Take the entries below and print all of them exactly, please.

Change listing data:
..........

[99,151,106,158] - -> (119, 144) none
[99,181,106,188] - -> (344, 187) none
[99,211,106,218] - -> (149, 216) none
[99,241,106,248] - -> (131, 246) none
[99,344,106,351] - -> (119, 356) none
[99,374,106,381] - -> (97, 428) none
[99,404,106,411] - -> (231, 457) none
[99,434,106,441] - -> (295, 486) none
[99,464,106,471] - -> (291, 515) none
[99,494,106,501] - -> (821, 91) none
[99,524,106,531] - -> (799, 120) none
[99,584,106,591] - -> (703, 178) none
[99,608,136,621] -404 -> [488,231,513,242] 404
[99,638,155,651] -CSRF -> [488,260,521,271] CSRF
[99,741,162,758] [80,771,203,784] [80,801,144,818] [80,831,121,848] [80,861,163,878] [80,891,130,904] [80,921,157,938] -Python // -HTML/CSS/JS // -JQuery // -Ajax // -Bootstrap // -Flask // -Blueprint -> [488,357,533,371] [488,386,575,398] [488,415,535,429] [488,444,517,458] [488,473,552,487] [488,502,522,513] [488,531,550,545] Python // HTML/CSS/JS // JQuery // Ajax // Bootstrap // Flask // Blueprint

..........

Result of the task:
[99,151,106,158] - -> (119, 144) none
[99,181,106,188] - -> (344, 187) none
[99,211,106,218] - -> (149, 216) none
[99,241,106,248] - -> (131, 246) none
[99,344,106,351] - -> (119, 356) none
[99,374,106,381] - -> (97, 428) none
[99,404,106,411] - -> (231, 457) none
[99,434,106,441] - -> (295, 486) none
[99,464,106,471] - -> (291, 515) none
[99,494,106,501] - -> (821, 91) none
[99,524,106,531] - -> (799, 120) none
[99,584,106,591] - -> (703, 178) none
[99,608,136,621] -404 -> [488,231,513,242] 404
[99,638,155,651] -CSRF -> [488,260,521,271] CSRF
[99,741,162,758] [80,771,203,784] [80,801,144,818] [80,831,121,848] [80,861,163,878] [80,891,130,904] [80,921,157,938] -Python // -HTML/CSS/JS // -JQuery // -Ajax // -Bootstrap // -Flask // -Blueprint -> [488,357,533,371] [488,386,575,398] [488,415,535,429] [488,444,517,458] [488,473,552,487] [488,502,522,513] [488,531,550,545] Python // HTML/CSS/JS // JQuery // Ajax // Bootstrap // Flask // Blueprint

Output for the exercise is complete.